Friday, June 10, 2011

Whiffing.

During the Yankees game tonight Paul O'Neill told the story of a game when the Yankees scored 21 runs against Cleveland; everyone was piling up hit after hit and running around the bases like they were in the circus, except for O'Neill, the only Yankee without at least one hit.  He was becoming more and more frustrated and embarrassed as the hit parade went on without him.  Finally after the fifth inning Joe Torre took him out and replaced him with Ricky Ledee, who immediately got two hits and three RBI.  Ha!

This reminds me of the time I was down home and went out fishing with a coupla people, one of whom was Sistatime!,  who pretty much needed to be told which end of the pole to hold onto.  We're in the middle of the river for about 30 seconds before people were pulling fish into the boat non-stop; I swear to christ, fish were jumping outta the water and into the boat "saaaaaaay, what's going on up here guys?!!"  and then texting their fish friends to come on by.  Sistatime! barely looked up from her US Weekly as fished marched onto the boat and into her bucket.  Everyone was catching fish like I'd never seen before.

Everyone except, of course, me.  With each passing minute and as the pounds of fish climbed, I became more and more embarrassed.  Nothing tugged on my line.  Fish were shoving past me to get to the others.  I tried to stay quiet, hoping nobody would notice, and prayed for our little trip to end.  Finally, everyone was satisfied that there were no more fish in the river to catch, plus it was about 100 degrees, and decided to go back in, to my great relief.  Until Sistaime piped up.

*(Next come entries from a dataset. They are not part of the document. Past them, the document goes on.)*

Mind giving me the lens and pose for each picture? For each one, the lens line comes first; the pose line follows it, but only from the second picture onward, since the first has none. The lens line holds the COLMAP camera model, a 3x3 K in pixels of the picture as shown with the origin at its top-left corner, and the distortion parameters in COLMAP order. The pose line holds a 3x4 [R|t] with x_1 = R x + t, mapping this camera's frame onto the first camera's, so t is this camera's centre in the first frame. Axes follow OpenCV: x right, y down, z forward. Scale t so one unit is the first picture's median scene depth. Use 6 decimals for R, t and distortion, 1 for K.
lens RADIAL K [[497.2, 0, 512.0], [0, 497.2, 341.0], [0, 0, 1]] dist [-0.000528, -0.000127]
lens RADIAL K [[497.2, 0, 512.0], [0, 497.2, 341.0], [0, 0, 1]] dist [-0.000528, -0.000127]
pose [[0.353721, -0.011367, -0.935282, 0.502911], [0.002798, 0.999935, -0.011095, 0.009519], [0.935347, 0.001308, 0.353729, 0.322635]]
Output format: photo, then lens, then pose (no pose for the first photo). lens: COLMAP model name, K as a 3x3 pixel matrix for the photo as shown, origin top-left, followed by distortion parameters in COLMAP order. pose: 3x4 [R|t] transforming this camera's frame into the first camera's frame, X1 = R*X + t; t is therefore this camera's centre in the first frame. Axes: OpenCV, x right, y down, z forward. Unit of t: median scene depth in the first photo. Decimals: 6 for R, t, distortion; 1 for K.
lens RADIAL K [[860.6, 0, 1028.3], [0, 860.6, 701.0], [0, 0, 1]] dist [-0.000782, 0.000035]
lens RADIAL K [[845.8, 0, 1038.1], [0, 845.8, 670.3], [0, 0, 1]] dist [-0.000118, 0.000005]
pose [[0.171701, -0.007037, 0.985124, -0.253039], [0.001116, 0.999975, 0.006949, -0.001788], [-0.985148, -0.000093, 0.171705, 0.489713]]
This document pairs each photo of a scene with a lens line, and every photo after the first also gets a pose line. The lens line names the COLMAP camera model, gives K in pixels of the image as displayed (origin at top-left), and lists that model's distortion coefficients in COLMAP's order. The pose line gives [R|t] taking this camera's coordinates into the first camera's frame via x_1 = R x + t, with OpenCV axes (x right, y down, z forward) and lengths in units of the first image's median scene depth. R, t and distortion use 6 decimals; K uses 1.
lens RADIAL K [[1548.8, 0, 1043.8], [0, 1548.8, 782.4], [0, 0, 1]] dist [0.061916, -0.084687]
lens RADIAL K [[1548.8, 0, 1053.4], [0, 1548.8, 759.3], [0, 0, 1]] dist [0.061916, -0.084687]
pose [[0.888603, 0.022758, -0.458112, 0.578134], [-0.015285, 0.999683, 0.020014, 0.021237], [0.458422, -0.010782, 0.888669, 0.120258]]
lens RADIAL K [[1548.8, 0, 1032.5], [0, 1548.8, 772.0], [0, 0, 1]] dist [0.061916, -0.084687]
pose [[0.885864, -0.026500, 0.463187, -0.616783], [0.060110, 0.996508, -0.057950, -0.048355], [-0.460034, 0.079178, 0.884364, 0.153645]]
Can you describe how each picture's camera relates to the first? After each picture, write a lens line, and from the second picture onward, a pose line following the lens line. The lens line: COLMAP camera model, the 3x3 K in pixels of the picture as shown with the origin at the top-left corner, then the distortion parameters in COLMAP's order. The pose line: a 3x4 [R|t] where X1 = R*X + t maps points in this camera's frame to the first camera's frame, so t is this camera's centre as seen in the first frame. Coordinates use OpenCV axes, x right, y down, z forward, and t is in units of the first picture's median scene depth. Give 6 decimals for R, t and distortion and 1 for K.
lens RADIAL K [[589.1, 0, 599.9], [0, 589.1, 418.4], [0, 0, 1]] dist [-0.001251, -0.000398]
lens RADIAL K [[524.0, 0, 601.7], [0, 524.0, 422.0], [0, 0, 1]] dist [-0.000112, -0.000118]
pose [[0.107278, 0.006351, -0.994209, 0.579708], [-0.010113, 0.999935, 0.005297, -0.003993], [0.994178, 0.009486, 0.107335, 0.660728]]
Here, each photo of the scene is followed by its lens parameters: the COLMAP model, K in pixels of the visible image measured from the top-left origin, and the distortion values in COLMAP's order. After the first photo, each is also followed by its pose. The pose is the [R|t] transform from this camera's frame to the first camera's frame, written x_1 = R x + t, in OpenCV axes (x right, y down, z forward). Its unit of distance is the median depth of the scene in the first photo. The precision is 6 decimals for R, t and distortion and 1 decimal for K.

"Ooohhhhhhhh, we can't go in yet.  Xmastime hasn't caught a fish!"

Grrrrrr.

The boat engine was cut off and everybody slowly turned to glare at me, giving me one big "you better catch a fucking fish right away, asshole."   I threw my line back out and waited as everyone stared at the back of my head, mentally yelling at me like an abusive father losing his patience trying to teach his kid how to change a tire.  FINALLY some poor fish felt sorry for me and let me pull it up, all maybe 2 inches of it.

Thanks a lot, Sistatime!

SIDE NOTE: 20 Reasons Paul O'Neill is the Fucking Man.

1 comment:

Kiko Jones said...

When Paul O'Neill was told LaTroy Hawkins was getting plenty of grief for wearing no.21, instead of telling the fans to chill out, he said, on the air, that he thought this was "neat". Lost a chunk of respect from me right there.